Il 20 e 21 maggio prossimi, Fiumicino diventerà il centro di un importante workshop internazionale dedicato al problema dei detriti nei corsi d’acqua. L’evento si svolgerà nell’ambito del progetto MoMaRi (Monitoring Macrolitter in Rivers), un’iniziativa focalizzata sulla sorveglianza dei macrorifiuti galleggianti in prossimità delle foci fluviali, un punto critico per la contaminazione marina.
All’iniziativa parteciperanno tecnici qualificati di enti italiani come ISPRA (Istituto Superiore per la Protezione e la Ricerca Ambientale) e le ARPA (Agenzie Regionali per la Protezione dell’Ambiente), insieme a rappresentanti del MASE (Ministero dell’Ambiente e della Sicurezza Energetica). A loro si uniranno numerosi specialisti ambientali provenienti da diversi Paesi europei, tutti membri del network IMPEL, la Rete dell’Unione europea per l’attuazione e l’applicazione del diritto ambientale.
Il programma del workshop è stato pensato per unire teoria e pratica. Una prima sessione seminariale, organizzata in stretta collaborazione con la Capitaneria di Porto di Roma Fiumicino, permetterà di discutere metodologie e strategie. Successivamente, i partecipanti si sposteranno direttamente sul campo per svolgere attività pratiche di osservazione sul fiume Tevere, applicando le tecniche discusse.
La scelta del Tevere non è casuale: i grandi fiumi rappresentano le principali vie attraverso cui i rifiuti, soprattutto plastici, raggiungono il mare. Controllare i macrorifiuti – ovvero i detriti di dimensioni visibili come bottiglie, sacchetti e imballaggi – vicino alle foci è fondamentale per quantificare il problema e sviluppare interventi efficaci prima che questi inquinanti si disperdano nell’ecosistema marino, frammentandosi in microplastiche ancora più dannose.

§ **Dati disponibili**
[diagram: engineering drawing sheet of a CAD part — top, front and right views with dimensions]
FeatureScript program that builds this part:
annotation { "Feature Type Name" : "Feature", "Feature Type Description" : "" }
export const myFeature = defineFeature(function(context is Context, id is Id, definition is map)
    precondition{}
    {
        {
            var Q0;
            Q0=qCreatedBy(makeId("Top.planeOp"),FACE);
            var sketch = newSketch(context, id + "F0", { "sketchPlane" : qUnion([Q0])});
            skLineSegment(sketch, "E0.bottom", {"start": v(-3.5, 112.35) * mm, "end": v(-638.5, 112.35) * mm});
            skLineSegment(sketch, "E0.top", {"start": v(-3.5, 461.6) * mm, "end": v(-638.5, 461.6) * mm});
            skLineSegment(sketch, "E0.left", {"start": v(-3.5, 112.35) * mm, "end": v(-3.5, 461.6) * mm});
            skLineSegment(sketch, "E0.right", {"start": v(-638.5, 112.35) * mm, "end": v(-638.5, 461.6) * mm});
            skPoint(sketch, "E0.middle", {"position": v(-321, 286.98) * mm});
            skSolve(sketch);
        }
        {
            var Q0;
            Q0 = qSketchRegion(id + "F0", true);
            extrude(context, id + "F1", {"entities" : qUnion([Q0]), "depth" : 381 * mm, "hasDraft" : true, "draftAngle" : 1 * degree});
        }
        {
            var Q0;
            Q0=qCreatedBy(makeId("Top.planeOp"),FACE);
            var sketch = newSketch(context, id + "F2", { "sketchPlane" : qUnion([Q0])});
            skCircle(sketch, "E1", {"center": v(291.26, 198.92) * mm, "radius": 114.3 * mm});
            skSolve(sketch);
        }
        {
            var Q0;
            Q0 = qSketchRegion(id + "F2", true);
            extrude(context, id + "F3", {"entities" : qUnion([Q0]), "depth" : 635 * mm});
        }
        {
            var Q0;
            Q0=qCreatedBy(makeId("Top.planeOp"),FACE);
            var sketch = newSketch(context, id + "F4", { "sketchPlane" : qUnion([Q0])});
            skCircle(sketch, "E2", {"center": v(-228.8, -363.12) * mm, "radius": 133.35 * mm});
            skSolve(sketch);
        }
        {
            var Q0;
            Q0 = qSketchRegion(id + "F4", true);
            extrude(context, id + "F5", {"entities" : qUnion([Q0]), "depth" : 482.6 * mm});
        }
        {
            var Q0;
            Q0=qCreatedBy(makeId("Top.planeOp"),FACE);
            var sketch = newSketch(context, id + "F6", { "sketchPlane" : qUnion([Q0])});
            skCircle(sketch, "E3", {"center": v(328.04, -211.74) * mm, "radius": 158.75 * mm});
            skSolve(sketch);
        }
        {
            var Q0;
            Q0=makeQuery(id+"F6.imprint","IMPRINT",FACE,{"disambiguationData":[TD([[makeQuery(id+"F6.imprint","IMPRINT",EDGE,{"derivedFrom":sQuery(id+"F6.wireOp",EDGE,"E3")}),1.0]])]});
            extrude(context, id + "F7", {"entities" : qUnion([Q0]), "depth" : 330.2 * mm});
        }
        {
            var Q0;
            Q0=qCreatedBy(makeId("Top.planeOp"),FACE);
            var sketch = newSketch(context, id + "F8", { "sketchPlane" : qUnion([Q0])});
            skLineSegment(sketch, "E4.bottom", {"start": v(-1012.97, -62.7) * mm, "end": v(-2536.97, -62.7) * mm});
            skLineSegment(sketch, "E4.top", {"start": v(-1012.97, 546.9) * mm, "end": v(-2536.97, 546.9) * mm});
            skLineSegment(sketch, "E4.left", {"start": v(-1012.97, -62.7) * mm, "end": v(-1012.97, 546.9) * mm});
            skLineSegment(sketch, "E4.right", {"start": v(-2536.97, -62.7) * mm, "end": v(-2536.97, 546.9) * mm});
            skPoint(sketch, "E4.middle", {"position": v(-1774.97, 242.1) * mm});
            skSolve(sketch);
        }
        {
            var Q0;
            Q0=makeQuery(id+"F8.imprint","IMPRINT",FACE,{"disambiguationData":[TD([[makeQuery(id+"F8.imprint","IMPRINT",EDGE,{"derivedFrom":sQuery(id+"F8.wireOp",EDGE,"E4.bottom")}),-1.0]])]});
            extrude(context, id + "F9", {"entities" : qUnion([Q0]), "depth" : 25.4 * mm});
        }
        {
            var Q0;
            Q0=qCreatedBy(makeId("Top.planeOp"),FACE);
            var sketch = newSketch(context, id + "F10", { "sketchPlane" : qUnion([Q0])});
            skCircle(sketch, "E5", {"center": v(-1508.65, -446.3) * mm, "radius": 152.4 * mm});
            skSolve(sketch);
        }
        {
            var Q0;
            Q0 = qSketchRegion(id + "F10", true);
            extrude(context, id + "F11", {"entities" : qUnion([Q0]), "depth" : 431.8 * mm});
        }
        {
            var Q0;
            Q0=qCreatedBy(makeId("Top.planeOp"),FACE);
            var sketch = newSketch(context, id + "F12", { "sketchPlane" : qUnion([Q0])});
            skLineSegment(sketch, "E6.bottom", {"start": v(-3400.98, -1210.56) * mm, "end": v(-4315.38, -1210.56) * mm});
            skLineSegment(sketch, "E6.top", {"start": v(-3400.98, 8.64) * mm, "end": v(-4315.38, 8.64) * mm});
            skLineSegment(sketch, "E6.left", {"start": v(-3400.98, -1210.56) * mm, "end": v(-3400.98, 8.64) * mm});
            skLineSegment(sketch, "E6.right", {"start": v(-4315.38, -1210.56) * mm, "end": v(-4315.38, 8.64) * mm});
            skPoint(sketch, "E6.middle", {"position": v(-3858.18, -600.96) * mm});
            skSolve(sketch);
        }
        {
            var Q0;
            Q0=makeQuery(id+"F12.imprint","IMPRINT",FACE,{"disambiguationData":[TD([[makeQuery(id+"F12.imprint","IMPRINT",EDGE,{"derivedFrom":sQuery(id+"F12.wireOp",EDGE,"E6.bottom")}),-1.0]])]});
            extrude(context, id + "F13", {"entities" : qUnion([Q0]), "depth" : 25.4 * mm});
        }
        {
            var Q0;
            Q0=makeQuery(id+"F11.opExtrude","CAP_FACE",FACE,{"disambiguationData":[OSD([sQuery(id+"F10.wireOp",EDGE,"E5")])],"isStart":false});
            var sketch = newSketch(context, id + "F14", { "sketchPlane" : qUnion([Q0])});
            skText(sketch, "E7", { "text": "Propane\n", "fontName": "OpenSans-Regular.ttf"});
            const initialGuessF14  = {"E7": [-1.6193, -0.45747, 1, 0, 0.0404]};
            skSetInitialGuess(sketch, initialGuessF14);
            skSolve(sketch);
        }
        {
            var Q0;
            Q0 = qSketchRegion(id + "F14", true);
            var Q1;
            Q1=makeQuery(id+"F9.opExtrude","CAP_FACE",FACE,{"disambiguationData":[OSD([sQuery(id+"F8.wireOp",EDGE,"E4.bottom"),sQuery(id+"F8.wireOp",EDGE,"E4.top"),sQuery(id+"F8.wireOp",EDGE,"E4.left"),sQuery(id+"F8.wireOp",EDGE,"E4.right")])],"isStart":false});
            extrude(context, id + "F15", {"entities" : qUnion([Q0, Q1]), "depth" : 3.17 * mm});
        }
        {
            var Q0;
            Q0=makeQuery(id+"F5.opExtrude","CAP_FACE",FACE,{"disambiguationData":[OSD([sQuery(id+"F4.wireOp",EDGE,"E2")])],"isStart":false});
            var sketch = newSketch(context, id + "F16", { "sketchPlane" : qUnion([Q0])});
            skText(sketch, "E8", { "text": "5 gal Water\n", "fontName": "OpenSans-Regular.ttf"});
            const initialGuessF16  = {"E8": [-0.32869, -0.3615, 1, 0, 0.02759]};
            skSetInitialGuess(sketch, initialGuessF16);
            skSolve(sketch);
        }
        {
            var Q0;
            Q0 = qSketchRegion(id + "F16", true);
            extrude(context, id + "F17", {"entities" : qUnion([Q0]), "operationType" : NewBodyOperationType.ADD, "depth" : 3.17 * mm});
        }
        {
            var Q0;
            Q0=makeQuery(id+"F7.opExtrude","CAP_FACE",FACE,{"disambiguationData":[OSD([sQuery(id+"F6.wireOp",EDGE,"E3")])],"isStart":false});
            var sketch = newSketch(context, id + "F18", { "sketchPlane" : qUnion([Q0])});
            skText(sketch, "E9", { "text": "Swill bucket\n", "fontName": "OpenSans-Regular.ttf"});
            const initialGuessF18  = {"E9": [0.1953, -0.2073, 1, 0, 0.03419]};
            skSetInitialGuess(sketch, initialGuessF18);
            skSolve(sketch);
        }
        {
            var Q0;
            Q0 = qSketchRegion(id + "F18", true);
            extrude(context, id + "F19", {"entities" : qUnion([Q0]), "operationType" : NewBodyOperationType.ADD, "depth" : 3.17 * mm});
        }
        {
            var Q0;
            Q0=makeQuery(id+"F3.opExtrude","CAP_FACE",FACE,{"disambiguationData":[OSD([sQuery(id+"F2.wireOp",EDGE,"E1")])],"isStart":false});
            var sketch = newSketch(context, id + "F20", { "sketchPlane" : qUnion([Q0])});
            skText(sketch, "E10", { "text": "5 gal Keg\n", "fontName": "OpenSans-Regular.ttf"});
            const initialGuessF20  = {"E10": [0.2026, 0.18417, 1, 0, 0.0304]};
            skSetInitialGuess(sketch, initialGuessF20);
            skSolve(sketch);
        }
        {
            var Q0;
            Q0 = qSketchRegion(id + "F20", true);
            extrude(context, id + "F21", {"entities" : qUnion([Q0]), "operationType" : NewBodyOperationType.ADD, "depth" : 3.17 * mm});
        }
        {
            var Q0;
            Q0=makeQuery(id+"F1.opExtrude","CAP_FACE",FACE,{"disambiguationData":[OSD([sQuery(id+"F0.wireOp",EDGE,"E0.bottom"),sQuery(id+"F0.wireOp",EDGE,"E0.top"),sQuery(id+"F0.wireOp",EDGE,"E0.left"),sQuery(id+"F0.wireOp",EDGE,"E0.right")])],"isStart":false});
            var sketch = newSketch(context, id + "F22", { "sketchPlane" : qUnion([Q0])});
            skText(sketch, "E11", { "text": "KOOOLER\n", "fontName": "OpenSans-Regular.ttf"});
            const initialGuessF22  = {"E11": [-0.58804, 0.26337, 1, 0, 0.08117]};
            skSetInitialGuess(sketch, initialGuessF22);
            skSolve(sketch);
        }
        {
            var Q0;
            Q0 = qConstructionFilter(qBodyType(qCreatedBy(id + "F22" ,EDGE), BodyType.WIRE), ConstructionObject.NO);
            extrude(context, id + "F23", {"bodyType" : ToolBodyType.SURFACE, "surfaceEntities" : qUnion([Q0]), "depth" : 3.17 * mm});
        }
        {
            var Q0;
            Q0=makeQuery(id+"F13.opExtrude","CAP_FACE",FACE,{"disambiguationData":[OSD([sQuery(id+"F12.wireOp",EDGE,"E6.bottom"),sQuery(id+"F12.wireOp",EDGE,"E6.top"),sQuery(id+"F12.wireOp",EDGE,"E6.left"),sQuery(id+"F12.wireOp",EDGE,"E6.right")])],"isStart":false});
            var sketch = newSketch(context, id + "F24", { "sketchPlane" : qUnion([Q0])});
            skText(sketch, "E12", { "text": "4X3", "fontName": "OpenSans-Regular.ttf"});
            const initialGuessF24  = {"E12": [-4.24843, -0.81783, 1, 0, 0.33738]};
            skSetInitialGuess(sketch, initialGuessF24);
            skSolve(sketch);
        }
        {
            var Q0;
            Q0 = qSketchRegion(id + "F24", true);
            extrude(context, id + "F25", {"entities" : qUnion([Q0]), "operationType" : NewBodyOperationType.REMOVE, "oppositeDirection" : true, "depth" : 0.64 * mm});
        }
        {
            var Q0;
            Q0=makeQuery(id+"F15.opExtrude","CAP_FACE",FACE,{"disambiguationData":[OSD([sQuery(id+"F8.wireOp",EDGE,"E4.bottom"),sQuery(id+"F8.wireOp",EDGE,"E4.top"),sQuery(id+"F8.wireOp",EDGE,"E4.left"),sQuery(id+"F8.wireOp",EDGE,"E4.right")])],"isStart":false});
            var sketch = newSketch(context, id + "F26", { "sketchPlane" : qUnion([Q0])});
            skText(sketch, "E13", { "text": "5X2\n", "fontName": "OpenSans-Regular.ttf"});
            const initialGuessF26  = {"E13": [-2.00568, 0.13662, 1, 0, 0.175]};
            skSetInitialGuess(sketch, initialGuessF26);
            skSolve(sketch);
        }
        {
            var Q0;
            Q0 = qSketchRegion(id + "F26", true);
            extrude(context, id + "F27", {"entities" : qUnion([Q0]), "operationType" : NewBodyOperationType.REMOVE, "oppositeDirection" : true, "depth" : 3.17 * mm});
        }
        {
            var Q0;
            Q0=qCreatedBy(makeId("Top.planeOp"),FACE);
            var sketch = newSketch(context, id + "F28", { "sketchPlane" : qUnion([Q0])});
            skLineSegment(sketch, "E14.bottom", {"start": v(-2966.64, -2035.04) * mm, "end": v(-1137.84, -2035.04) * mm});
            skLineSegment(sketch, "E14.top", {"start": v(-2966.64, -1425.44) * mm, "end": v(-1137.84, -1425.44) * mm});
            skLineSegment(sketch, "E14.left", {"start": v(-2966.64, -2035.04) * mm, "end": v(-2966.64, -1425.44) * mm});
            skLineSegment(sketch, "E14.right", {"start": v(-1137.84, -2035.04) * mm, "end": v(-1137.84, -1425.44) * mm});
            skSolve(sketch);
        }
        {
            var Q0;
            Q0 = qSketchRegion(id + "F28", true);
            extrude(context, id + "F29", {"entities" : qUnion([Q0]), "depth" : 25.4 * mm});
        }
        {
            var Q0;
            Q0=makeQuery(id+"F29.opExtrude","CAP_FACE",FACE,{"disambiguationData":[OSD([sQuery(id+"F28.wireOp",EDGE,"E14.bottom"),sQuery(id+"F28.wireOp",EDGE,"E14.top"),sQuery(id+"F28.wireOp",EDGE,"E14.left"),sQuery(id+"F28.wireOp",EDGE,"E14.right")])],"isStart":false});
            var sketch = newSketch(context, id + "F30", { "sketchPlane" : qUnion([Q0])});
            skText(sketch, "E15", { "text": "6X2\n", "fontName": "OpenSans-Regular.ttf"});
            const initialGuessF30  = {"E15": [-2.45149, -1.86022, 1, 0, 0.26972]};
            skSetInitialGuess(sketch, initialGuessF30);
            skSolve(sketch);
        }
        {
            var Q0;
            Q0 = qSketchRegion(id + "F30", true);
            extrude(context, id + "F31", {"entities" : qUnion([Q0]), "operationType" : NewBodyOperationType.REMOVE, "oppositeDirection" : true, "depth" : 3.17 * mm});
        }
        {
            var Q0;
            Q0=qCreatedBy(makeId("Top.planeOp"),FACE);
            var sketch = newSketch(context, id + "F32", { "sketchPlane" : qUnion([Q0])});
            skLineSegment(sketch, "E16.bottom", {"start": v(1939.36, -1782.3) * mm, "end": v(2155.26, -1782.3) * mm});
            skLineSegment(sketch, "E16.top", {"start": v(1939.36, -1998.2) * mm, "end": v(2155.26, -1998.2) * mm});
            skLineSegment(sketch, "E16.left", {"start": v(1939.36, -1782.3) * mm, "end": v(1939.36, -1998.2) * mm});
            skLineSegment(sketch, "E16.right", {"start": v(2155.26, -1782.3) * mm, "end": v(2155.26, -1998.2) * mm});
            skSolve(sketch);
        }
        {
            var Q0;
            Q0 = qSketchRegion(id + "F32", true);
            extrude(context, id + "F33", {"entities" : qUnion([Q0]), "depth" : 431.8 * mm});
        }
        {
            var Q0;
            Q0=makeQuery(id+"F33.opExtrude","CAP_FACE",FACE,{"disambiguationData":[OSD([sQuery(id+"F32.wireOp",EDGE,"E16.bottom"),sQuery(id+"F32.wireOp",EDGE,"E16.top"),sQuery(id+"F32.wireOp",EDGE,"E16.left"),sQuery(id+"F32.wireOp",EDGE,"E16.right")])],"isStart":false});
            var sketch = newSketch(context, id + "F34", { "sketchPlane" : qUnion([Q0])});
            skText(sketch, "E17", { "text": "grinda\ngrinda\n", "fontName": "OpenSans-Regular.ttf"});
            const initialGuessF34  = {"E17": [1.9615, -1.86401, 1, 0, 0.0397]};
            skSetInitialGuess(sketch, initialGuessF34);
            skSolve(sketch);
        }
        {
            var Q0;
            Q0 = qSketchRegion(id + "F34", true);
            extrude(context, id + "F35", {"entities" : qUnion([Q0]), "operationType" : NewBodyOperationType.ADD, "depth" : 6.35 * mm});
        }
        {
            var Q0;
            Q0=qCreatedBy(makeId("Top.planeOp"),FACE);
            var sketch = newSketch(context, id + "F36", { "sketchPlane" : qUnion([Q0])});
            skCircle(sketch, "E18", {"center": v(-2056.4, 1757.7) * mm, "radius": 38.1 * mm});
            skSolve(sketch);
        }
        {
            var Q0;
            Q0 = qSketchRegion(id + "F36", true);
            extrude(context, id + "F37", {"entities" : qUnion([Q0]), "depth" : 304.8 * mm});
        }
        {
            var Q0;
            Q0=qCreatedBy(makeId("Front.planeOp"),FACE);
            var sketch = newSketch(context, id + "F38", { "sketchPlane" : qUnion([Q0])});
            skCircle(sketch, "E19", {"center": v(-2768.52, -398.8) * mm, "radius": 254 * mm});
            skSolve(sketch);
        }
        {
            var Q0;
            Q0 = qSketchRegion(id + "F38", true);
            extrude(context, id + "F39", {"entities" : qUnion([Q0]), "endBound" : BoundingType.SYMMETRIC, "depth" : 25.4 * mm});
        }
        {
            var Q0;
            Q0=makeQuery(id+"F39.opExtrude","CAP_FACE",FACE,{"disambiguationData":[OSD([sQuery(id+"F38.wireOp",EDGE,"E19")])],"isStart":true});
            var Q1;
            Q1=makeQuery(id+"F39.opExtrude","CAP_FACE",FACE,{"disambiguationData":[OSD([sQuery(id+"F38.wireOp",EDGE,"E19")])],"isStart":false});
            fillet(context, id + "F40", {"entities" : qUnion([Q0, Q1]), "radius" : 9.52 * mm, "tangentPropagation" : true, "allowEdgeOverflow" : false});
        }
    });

§ **Scopo del compito**
Prosegua il testo in esame sul workshop MoMaRi dedicato ai rifiuti nei fiumi, ripartendo subito dopo l'ultima frase riportata.

§ **Risposta al compito**
L’intero evento è promosso da IMPEL, un’associazione internazionale che riunisce le autorità ambientali dei Paesi membri. La missione di questo network è cruciale: mettere in collegamento funzionari, ispettori e tecnici pubblici di tutta Europa per condividere buone pratiche e conoscenze. L’obiettivo finale è quello di armonizzare le politiche ambientali e garantire un’applicazione coerente ed efficace della normativa comunitaria.
Progetti come il MoMaRi e workshop come quello di Fiumicino sono quindi strumenti concreti per trasformare le direttive europee in azioni tangibili. Attraverso la formazione congiunta e lo sviluppo di protocolli standardizzati, si mira a creare un fronte comune contro la sporcizia nei fiumi, proteggendo non solo i nostri corsi d’acqua ma anche la salute del Mar Mediterraneo.